WHAT TO WORK ON.
Return every line of each item below verbatim, in the original order.

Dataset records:
┄┄┄┄┄┄┄┄┄┄
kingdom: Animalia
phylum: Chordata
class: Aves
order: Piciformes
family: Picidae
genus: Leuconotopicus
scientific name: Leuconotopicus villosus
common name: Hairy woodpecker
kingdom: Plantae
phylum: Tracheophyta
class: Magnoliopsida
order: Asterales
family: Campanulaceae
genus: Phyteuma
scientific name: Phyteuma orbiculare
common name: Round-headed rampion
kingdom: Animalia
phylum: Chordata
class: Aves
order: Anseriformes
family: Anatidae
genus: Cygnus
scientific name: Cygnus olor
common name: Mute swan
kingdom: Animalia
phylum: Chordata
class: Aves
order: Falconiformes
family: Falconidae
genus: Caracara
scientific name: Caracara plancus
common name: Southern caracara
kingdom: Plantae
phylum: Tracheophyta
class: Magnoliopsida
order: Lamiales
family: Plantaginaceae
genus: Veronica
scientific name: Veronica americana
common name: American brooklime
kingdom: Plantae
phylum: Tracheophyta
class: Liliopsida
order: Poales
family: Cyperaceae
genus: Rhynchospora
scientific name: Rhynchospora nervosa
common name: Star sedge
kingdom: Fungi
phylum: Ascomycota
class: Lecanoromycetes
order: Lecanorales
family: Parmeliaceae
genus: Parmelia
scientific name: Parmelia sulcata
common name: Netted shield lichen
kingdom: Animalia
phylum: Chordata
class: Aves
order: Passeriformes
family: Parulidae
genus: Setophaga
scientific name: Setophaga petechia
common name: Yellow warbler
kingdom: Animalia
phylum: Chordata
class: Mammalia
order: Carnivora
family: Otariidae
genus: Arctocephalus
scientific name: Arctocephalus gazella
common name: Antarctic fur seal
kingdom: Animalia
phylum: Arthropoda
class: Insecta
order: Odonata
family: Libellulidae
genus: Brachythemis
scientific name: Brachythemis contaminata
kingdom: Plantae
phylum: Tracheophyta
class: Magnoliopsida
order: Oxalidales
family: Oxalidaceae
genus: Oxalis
┄┄┄┄┄┄┄┄┄┄
REPLY TO THE TASK.
kingdom: Animalia
phylum: Chordata
class: Aves
order: Piciformes
family: Picidae
genus: Leuconotopicus
scientific name: Leuconotopicus villosus
common name: Hairy woodpecker
kingdom: Plantae
phylum: Tracheophyta
class: Magnoliopsida
order: Asterales
family: Campanulaceae
genus: Phyteuma
scientific name: Phyteuma orbiculare
common name: Round-headed rampion
kingdom: Animalia
phylum: Chordata
class: Aves
order: Anseriformes
family: Anatidae
genus: Cygnus
scientific name: Cygnus olor
common name: Mute swan
kingdom: Animalia
phylum: Chordata
class: Aves
order: Falconiformes
family: Falconidae
genus: Caracara
scientific name: Caracara plancus
common name: Southern caracara
kingdom: Plantae
phylum: Tracheophyta
class: Magnoliopsida
order: Lamiales
family: Plantaginaceae
genus: Veronica
scientific name: Veronica americana
common name: American brooklime
kingdom: Plantae
phylum: Tracheophyta
class: Liliopsida
order: Poales
family: Cyperaceae
genus: Rhynchospora
scientific name: Rhynchospora nervosa
common name: Star sedge
kingdom: Fungi
phylum: Ascomycota
class: Lecanoromycetes
order: Lecanorales
family: Parmeliaceae
genus: Parmelia
scientific name: Parmelia sulcata
common name: Netted shield lichen
kingdom: Animalia
phylum: Chordata
class: Aves
order: Passeriformes
family: Parulidae
genus: Setophaga
scientific name: Setophaga petechia
common name: Yellow warbler
kingdom: Animalia
phylum: Chordata
class: Mammalia
order: Carnivora
family: Otariidae
genus: Arctocephalus
scientific name: Arctocephalus gazella
common name: Antarctic fur seal
kingdom: Animalia
phylum: Arthropoda
class: Insecta
order: Odonata
family: Libellulidae
genus: Brachythemis
scientific name: Brachythemis contaminata
kingdom: Plantae
phylum: Tracheophyta
class: Magnoliopsida
order: Oxalidales
family: Oxalidaceae
genus: Oxalis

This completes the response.